Conozco la muerte de muchas hechuras.
La muerte boca arriba, la muerte bocabajo, la muerte de puntillas, la muerte de lejos, la muerte desde la barrera y la muerte de reojo.
Hay muertes con trapío que justifican los crucigramas de sangre que marcan la arena y muertes que no tienen ningún trapo donde esconderse. No hay dos muertes iguales. Eso nos gusta pensar y es por eso que creemos que nuestra muerte será plácida y tranquila y que nunca dejará huellas de sangre que marquen la tierra que nos vio nacer. Y es por eso que nos dejamos morir poco a poco en la primera jaula que nos encontramos. Y es por eso que encerramos todo aquello que nos importa dentro de una palabra que pensamos nos librará de aquella muerte trágica que nos acecha a diario y que nosotros llamamos hogar o sistema. El gran balcón desde donde vemos a salvo lo que no nos va a pasar.
Hasta que pasa algo. Pasa algo que nos permite salir descalzas de nuestro encierro y pisar las grietas de la sangre seca y sentir como verdadero, como real, como cercano, lo que no nos va a pasar nunca.
Una partida de toros sale del campo. Una partida de mujeres sale de sus hogares. La manada de toros no sabe a dónde va. La manada de hembras cree saberlo. Las dos manadas se encuentran en la misma línea de salida. Al tiempo la manada de mujeres se cree libre y fuerte y segura y despliega sus alas. Al tiempo los toros no se creen libres pero se saben fuertes y seguros y despliegan sus alas. Con la muerte pisándoles los talones, las dos manadas corren, salen en estampida, corren desde la tormenta, corren desde la luz hasta lo oscuro, corren sin saber por qué corren, la tierra grita, pero corren, corren hacia la nada, se cruzan miradas, se cruzan la incertidumbre y el miedo y corren y siguen corriendo menos fuertes, menos seguros y menos libres, las dos manadas. Mientras tanto, la muchedumbre sale milagrosamente de sus hogares para ver esta cabalgata de sangre y costumbre que llaman raíz y que la tierra no reconoce porque está encerrada como sus hijas, debajo de la pedrería húmeda que el hombre compuso en estrechas calles para que resbalaran, para que resbaláramos, para cazarnos.

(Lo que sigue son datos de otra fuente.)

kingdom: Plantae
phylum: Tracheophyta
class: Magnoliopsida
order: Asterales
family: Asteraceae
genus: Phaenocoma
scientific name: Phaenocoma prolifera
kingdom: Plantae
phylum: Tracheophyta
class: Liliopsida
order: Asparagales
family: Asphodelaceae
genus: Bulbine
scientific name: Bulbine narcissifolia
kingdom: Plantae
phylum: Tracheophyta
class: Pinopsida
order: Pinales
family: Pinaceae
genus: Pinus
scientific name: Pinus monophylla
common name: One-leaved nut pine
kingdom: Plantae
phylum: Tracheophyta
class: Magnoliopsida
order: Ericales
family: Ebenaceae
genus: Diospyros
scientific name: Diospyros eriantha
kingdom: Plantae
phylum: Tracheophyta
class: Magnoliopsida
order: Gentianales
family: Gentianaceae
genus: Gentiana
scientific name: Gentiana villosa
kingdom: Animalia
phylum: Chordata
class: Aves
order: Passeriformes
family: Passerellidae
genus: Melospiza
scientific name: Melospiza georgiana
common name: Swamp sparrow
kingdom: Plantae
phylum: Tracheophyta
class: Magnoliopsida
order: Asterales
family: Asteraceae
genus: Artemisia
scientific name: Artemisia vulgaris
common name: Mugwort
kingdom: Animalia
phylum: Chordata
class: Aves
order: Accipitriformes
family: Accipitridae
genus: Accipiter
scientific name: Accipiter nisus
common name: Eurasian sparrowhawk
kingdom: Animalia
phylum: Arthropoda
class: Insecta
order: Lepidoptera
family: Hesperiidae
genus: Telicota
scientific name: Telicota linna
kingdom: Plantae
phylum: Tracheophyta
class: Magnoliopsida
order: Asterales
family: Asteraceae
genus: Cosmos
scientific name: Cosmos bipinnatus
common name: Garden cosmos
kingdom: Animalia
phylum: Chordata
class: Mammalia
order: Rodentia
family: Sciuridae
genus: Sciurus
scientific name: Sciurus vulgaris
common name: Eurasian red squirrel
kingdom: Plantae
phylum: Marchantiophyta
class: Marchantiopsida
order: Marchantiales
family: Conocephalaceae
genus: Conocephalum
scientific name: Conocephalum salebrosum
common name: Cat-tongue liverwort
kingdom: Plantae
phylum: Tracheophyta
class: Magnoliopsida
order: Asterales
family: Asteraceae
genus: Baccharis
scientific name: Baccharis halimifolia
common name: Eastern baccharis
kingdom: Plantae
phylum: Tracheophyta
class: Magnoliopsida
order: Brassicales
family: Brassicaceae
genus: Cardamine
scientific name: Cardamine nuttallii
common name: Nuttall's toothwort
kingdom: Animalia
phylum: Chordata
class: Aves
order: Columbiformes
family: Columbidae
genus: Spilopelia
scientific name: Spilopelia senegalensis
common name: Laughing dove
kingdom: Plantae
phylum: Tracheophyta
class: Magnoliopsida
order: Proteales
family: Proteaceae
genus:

Sí, para cazarnos, a ti, a mí, a la niña de la vecina, al perro y al gato y al rinoceronte del zoo y al patito del parque y al niño del colegio y a los pájaros y hasta el propio hombre y al cerdo y a la vaca y al toro. Al toro, al torito bravo que tanto nos duele que saquen del campo y derrame vida por las esquinas de la arena más redonda del mundo. Al toro, al torito que tanto nos duele que muera con el hierro de su historia abrigándole las entrañas. Al toro, el mismo que pelea con el trapo de sangre y arremete con la mirada fija contra el cuerpo de baile para nada. A él también quieren cazarlo. Es verdad. Él también corre. Es verdad. Pero a ti y a mí y a la niña de la vecina nos acechan. Nos persiguen a diario. Nos quieren hacer tradición. Nos encierran en una jaula. Derraman nuestra sangre desde el principio del principio en una arena más redonda que el hogar que nos guarece. Nos hacen muerte. No estamos a salvo. Ni tú, ni yo, ni la niña de la vecina. Y es verdad: el toro también corre. Y lo peor es que la muchedumbre sale milagrosamente de sus hogares para ver esta cabalgata de sangre y costumbre que llaman raíz.
Siete de julio, ocho de la mañana. Comienza la función. ¿Quién es el verdadero espectáculo?